男の子はまだ諦めず、首を振った。「違う違う違う、ママはママだよ。僕知ってるもん。ママね、僕ずっとずっとママを探してたんだよ。それにね、秘密があるの……」

男の子が水原茜の耳に近づこうとした時、話が終わらないうちに。

病室の入り口から突然、磁性のある冷たい男性の声が響いた。「空」

男の子の小さな体が震えた。

急いで振り向く。

水原茜も病室の入り口を見た。

さっき突然現れて、彼女の治療費を支払ってくれたハンサムな男性だった。

「パパ!」男の子は礼儀正しく呼びかけた。

水原茜は心の中で納得した。なるほど、この男の子がこんなに綺麗なわけだ。遺伝なのね。

この男の子は先ほどの男性の息子だったのだ。

男性は冷たい表情のまま、男の子に言った。「降りて、自分の病室に戻りなさい」

男の子は口を尖らせ、少し不本意そうだったが、素直に頷いた。

しつけの良さが見て取れる。

彼はゆっくりとベッドから降りた。

ドアの近くまで来ると、振り返って水原茜に言った。「ママ、病室に戻るね。ママの隣だよ。暇な時に、会いに来てくれる?」

男の子の期待に満ちた小さな瞳を見て、水原茜の心は溶けそうになった。

「いいわよ」水原茜は頷いて答えた。

ちょうど彼に、本当に自分は彼のママではないことをきちんと説明する機会にもなる。

たとえ彼が失望するかもしれないけれど。

「そうだ、ママ。僕、藤原空っていうの。これからは空って呼んでね」

藤原空は自己紹介を終えると、名残惜しそうに病室の入り口にいる男性の元へ歩いていった。

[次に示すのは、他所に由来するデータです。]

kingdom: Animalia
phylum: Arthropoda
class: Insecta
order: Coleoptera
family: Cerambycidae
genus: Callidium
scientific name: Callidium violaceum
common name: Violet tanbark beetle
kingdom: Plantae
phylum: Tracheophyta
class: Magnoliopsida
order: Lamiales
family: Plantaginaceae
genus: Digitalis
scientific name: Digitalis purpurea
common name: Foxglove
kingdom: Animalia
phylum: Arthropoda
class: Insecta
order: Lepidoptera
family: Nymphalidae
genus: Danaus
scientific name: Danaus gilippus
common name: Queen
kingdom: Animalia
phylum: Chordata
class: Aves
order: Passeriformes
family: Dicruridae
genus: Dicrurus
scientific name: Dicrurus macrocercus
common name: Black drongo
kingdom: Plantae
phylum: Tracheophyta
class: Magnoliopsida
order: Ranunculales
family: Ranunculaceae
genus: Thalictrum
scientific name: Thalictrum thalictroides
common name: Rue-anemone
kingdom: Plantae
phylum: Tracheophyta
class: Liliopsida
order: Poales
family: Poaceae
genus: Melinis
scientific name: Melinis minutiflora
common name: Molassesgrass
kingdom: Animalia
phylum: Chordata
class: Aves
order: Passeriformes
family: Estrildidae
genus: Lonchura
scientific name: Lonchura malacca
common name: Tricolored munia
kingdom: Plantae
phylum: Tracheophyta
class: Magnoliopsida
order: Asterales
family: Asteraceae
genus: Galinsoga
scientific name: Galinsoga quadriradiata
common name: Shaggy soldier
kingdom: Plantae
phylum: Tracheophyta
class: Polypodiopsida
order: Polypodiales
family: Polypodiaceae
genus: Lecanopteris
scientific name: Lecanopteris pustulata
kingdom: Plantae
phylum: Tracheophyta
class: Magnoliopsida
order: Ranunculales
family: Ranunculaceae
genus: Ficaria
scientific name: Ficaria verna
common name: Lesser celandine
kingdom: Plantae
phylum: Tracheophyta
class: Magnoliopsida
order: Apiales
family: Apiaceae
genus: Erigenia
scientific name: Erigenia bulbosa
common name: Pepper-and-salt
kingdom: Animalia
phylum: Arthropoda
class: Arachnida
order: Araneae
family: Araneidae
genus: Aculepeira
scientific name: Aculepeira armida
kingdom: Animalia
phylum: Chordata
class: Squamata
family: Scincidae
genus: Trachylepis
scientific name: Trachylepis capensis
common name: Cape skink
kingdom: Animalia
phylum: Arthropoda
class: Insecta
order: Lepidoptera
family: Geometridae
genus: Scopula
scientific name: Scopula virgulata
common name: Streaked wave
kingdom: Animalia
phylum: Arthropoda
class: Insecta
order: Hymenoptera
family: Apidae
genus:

男性はとても背が高く、目測で185センチ以上はありそうだった。

柔らかで可愛らしい藤原空が彼の隣に立つと、視覚的なコントラストが際立っていたが、それでいて美しい光景だった。

男性は藤原空の手を取って立ち去り、最後まで水原茜に視線を向けることはなかった。

態度は冷淡だった。

しかし無礼さは感じさせない。ちょうど良い距離感を保っているようだった。

水原茜は人付き合いが苦手だったので、先ほどの男性が見せた冷淡さや距離感は、むしろ心地よく感じられ、無視されているとも思わなかった。